**EXERCISE INSTRUCTIONS:** Identify every line in the data below containing the word "that", and copy each such line.

[Data items]

++++++++++++++++++++

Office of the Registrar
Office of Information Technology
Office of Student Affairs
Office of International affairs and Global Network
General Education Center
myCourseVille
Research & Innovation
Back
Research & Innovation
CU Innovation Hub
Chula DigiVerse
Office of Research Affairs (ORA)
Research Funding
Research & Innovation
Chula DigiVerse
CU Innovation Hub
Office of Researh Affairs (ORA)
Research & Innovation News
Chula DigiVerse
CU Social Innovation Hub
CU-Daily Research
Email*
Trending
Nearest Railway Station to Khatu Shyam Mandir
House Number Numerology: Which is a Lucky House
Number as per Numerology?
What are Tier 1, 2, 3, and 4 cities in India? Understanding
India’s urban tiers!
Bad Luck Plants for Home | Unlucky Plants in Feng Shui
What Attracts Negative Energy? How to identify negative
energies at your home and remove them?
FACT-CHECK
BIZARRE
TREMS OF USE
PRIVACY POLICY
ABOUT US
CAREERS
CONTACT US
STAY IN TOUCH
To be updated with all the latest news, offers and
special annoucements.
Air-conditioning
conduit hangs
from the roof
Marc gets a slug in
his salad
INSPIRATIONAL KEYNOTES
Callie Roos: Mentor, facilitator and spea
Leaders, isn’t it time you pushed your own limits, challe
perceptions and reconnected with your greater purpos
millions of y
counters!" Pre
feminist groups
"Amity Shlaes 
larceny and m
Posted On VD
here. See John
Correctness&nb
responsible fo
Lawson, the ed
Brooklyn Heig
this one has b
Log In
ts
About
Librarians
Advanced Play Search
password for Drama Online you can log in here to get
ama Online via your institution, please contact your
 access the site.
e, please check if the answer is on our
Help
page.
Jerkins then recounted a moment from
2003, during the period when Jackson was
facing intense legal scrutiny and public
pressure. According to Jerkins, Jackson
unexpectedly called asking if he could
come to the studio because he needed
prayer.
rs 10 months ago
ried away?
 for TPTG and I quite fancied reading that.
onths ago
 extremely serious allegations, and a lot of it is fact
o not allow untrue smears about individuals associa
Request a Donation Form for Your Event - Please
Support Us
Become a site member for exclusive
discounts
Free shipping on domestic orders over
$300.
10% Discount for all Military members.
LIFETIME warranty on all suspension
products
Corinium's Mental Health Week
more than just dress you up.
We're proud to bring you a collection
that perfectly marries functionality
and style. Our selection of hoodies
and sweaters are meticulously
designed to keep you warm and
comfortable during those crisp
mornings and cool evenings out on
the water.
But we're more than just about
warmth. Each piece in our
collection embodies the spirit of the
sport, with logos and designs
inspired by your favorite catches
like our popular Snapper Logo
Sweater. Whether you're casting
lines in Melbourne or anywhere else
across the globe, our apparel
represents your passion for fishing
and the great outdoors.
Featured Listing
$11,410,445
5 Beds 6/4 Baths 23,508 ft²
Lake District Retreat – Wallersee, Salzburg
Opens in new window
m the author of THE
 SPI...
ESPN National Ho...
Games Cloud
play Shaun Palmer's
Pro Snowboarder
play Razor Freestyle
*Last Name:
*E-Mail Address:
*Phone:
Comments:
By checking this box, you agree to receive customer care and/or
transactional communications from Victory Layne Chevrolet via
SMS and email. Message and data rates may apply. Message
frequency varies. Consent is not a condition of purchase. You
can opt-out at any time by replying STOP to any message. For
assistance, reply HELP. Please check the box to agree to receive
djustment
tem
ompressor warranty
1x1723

++++++++++++++++++++

**RESPONSE:**
 for TPTG and I quite fancied reading that.
that perfectly marries functionality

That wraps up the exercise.